Data steward: The concierge of analytics

Data steward is similar to a concierge (of analytics) I just returned from an impromptu vacation in Kansas City where I stayed at a quirky little boutique hotel. The hotel itself was forgettable, but the concierge, a delightful man named Raymond, was a reminder of the key distinction between information and insight. A concierge’s job includes recommending restaurants, securing tickets to special events, and arranging tours of local attractions. These days you would think a Google search and a smartphone would be all you'd need to find that information. But a good concierge – and Raymond was an excellent one – understands the human perspective and provides insight that can, at the very least, augment what can be learned from data. As I explained in my previous post, data is not the only decision maker. Raymond’s insight saw beyond online restaurant reviews, recommended ticket prices and tourist traps. With his help, my friends and I ate well, enjoyed cool shows and took in the sights – all at a reasonable price.

### Provided data
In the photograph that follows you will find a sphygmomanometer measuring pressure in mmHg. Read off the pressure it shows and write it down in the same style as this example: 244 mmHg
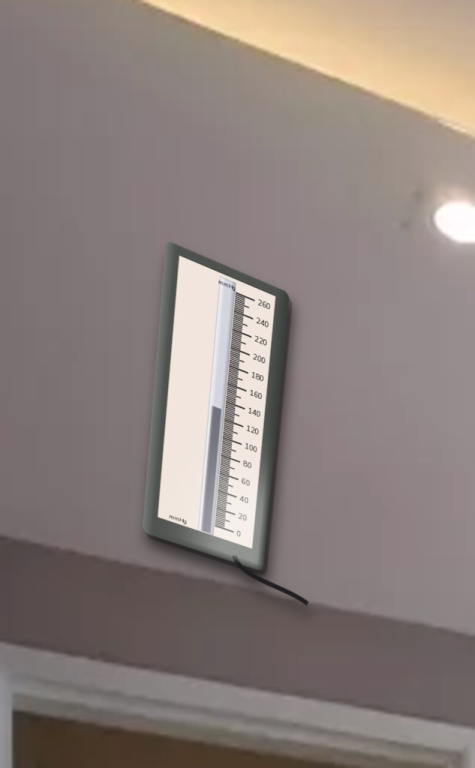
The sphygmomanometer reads 130 mmHg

### Required action
The text on data stewards names the duties that a concierge's job includes. List each of them.

### Result for this task
- Recommending restaurants
- Securing tickets to special events
- Arranging tours of local attractions